Defendant notes that plaintiff continues to be a minority shareholder in plaintiff.

NDI is an office furniture distributor that sells its furniture and accessories "throughout the continental United States." Id. at ¶ 4. NDI had and continues to have "regular contacts with the Commonwealth of Pennsylvania through its Territory Manager(s) and by doing business within and through the Commonwealth of Pennsylvania's borders." Id. at ¶ 12.

NDI hired Idzi in May of 2022 "as Chief Operating Officer, a role much like his role at COE." Id. at ¶ 5. He continues to work for NDI in this position. Id. at ¶ 9.

Plaintiff sells office furniture "to resellers in the United States and Caribbean through a network of outside office furniture representatives, in-house customer service representatives who support the office furniture representatives and communicate with the customers daily, and the distribution centers that coordinate delivery of the products . . . ." Id. at ¶ 16. An important aspect of its business is establishing and maintaining a network of customer accounts. Id. at ¶ 17.

The office furniture industry is highly competitive. Id. at ¶ 18. Companies competing in this industry consistently attempt to develop favorable pricing, terms, product lines and related services so as to maintain a competitive advantage. Id.

"To maintain its competitive position, COE creates, compiles and maintains 'Proprietary Information' related to its business. Such information includes, among other things, marketing strategies; contact and vendor lists; customer lists; customer preferences; sales data; company financial data, including forecasts, sales incentive plans, strategic plans, compensation and benefits; operational, distribution, logistical and procurement methods and strategies; propriety Information Technology; distributor relationships, programs and agreements; new strategic vendor relationships; product pricing; product costs; product sourcing; product profitability; product specification; product quality and performance; product design; new product development; and know-how associated with proprietary products offered by COE." Id. at ¶ 19. This proprietary information generally is unknown in the industry and plaintiff has invested a substantial amount in order create, develop and maintain it. Id. at ¶ 20. The information provides plaintiff with an economic advantage over its competitors. Id.

▶ **Problem description**
Decide whether each statement agrees with the office furniture passage: (a) NDI sells its furniture and accessories across the continental United States; (b) the office furniture industry is described as only mildly competitive; (c) plaintiff sells office furniture to resellers only within the United States. For each one, answer yes or no and quote the words of the passage that decide it.

▶ **Stored data entries**

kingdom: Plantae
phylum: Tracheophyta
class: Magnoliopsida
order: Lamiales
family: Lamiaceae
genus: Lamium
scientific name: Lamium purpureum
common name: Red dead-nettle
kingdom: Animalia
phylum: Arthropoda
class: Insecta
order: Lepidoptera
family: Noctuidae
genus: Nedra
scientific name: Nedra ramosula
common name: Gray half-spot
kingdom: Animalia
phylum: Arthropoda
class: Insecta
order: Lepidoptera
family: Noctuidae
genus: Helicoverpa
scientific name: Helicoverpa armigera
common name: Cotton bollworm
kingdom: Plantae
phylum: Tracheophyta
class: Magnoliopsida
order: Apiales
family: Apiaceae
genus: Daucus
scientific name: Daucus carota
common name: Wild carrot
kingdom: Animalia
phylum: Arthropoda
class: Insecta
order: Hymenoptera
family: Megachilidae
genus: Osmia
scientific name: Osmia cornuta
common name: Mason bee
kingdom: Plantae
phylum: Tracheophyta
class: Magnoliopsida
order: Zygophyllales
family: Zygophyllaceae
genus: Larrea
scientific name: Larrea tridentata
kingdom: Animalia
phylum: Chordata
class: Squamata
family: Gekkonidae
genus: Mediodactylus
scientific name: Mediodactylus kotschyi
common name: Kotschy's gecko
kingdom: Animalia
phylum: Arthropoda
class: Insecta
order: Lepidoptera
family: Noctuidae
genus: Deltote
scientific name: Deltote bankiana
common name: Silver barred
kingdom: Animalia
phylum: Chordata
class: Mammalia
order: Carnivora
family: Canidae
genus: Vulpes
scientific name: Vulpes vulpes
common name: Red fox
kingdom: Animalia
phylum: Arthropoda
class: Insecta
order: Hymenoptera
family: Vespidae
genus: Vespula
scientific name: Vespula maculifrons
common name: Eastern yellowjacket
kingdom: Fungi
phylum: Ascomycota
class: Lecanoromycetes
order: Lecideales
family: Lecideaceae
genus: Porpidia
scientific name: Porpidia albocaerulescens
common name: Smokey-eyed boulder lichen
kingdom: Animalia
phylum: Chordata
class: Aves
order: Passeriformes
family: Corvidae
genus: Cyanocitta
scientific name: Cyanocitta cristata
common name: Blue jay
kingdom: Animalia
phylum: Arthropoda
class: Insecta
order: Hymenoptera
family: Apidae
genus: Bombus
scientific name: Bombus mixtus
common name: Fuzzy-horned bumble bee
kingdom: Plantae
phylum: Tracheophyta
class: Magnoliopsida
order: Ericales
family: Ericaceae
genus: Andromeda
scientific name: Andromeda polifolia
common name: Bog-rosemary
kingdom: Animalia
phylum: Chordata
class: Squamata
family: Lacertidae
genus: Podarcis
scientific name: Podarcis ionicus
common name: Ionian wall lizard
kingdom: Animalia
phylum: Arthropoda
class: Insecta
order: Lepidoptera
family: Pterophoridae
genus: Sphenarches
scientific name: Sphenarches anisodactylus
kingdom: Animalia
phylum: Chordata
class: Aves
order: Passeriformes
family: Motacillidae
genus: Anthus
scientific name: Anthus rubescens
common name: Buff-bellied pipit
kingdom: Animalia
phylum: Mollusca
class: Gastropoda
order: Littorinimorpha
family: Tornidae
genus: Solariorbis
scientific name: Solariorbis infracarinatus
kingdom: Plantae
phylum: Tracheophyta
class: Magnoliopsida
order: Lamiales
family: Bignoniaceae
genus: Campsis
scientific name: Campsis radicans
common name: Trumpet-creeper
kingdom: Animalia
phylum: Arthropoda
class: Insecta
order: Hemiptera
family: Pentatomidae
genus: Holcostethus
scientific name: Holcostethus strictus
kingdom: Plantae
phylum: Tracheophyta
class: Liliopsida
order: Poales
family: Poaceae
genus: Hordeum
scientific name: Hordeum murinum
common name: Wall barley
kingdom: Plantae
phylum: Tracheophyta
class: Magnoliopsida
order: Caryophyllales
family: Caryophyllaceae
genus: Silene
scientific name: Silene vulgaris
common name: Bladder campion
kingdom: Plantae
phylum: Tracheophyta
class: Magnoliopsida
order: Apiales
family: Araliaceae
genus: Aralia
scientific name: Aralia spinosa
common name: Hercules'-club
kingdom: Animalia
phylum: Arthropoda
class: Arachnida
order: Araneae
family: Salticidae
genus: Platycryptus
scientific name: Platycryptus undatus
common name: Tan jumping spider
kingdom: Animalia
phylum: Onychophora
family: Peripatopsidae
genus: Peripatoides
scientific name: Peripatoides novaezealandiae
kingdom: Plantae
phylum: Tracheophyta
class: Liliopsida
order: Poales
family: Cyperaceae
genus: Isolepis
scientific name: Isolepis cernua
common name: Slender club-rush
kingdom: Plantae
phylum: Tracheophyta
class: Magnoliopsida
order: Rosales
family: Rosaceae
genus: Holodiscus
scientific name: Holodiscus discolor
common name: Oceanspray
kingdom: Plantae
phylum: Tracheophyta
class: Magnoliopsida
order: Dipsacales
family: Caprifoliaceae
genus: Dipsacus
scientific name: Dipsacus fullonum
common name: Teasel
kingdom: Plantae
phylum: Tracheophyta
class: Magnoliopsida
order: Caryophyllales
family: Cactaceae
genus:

▶ **Task result**
(a) Yes: "throughout the continental United States"
(b) No: "The office furniture industry is highly competitive."
(c) No: "to resellers in the United States and Caribbean"